Records shown Start Marker

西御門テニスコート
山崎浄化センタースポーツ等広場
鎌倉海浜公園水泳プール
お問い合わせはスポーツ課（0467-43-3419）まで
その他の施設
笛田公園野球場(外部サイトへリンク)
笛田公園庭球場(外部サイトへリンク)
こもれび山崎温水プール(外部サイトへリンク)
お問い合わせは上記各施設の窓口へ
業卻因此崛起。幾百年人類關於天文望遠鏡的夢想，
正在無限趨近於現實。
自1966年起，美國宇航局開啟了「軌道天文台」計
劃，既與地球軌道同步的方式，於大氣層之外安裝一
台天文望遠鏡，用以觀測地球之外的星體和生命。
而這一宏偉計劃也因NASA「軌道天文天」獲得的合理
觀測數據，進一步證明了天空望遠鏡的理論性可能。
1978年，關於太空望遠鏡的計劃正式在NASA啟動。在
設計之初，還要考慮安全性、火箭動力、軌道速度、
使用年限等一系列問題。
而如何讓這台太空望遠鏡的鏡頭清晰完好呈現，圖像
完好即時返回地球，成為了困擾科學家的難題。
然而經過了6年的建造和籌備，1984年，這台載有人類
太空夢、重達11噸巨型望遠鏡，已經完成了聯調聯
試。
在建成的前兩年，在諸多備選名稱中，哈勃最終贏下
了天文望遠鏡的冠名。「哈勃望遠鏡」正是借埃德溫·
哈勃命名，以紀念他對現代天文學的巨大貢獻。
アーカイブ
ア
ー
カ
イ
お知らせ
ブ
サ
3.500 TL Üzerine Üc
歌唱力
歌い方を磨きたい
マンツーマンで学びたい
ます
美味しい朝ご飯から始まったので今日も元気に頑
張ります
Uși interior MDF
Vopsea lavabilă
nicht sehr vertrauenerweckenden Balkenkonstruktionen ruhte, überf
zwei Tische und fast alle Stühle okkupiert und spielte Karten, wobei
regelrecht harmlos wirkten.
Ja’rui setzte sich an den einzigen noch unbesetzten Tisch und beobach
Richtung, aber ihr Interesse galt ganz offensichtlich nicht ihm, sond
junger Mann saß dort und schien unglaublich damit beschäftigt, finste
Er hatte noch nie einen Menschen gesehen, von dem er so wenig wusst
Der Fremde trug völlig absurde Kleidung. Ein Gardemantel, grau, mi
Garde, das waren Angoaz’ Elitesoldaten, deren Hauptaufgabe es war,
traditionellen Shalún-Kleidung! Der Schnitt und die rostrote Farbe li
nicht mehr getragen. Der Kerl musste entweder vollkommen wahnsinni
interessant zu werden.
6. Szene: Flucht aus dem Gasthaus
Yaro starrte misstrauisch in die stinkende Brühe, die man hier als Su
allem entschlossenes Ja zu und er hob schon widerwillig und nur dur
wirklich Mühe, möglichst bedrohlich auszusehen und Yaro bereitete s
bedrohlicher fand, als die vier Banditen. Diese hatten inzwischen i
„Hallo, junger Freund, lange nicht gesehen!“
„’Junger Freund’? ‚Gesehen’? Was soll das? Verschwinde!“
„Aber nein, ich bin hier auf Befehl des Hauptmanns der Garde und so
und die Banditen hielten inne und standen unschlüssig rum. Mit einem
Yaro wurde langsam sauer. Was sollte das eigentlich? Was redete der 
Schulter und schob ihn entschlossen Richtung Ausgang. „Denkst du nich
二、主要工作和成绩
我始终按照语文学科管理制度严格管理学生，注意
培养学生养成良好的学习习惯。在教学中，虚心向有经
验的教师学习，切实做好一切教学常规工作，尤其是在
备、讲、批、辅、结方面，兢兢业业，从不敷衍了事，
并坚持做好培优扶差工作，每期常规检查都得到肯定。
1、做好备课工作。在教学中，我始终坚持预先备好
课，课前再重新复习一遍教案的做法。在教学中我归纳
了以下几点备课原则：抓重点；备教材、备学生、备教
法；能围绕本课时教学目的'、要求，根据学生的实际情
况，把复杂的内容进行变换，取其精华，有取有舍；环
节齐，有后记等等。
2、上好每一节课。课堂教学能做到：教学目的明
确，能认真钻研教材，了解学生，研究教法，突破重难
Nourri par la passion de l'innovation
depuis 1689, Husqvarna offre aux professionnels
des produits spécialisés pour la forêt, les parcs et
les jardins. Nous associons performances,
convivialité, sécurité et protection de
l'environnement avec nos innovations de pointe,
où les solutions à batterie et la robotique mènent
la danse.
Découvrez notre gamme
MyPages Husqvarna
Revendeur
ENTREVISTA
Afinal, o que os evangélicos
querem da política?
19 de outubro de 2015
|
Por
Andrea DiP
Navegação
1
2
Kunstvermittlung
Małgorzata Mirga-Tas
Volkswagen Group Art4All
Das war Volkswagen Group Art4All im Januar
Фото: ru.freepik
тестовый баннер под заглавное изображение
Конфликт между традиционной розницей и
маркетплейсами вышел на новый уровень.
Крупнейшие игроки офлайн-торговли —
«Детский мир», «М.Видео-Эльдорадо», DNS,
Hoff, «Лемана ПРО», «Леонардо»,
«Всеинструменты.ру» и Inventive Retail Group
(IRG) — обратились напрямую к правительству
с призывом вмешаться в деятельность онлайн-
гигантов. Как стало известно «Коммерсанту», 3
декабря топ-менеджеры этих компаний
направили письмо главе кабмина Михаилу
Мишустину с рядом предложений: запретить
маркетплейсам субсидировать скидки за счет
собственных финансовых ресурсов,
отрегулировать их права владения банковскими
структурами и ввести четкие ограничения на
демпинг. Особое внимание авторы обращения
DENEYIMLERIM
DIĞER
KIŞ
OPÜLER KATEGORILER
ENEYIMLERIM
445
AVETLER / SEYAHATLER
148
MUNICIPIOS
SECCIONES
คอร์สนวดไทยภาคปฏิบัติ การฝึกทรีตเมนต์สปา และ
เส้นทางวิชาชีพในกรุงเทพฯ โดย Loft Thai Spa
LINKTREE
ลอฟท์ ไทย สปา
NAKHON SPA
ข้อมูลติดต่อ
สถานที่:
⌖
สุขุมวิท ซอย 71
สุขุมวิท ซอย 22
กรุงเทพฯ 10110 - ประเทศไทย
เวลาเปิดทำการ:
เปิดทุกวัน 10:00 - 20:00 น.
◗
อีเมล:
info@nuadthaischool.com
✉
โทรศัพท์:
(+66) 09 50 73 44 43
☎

Records shown End Marker

Exercise
Beginning at the line with "des produits spécialisés" and ending at the last line of the entries, print every line exactly.

Solution
des produits spécialisés pour la forêt, les parcs et
les jardins. Nous associons performances,
convivialité, sécurité et protection de
l'environnement avec nos innovations de pointe,
où les solutions à batterie et la robotique mènent
la danse.
Découvrez notre gamme
MyPages Husqvarna
Revendeur
ENTREVISTA
Afinal, o que os evangélicos
querem da política?
19 de outubro de 2015
|
Por
Andrea DiP
Navegação
1
2
Kunstvermittlung
Małgorzata Mirga-Tas
Volkswagen Group Art4All
Das war Volkswagen Group Art4All im Januar
Фото: ru.freepik
тестовый баннер под заглавное изображение
Конфликт между традиционной розницей и
маркетплейсами вышел на новый уровень.
Крупнейшие игроки офлайн-торговли —
«Детский мир», «М.Видео-Эльдорадо», DNS,
Hoff, «Лемана ПРО», «Леонардо»,
«Всеинструменты.ру» и Inventive Retail Group
(IRG) — обратились напрямую к правительству
с призывом вмешаться в деятельность онлайн-
гигантов. Как стало известно «Коммерсанту», 3
декабря топ-менеджеры этих компаний
направили письмо главе кабмина Михаилу
Мишустину с рядом предложений: запретить
маркетплейсам субсидировать скидки за счет
собственных финансовых ресурсов,
отрегулировать их права владения банковскими
структурами и ввести четкие ограничения на
демпинг. Особое внимание авторы обращения
DENEYIMLERIM
DIĞER
KIŞ
OPÜLER KATEGORILER
ENEYIMLERIM
445
AVETLER / SEYAHATLER
148
MUNICIPIOS
SECCIONES
คอร์สนวดไทยภาคปฏิบัติ การฝึกทรีตเมนต์สปา และ
เส้นทางวิชาชีพในกรุงเทพฯ โดย Loft Thai Spa
LINKTREE
ลอฟท์ ไทย สปา
NAKHON SPA
ข้อมูลติดต่อ
สถานที่:
⌖
สุขุมวิท ซอย 71
สุขุมวิท ซอย 22
กรุงเทพฯ 10110 - ประเทศไทย
เวลาเปิดทำการ:
เปิดทุกวัน 10:00 - 20:00 น.
◗
อีเมล:
info@nuadthaischool.com
✉
โทรศัพท์:
(+66) 09 50 73 44 43
☎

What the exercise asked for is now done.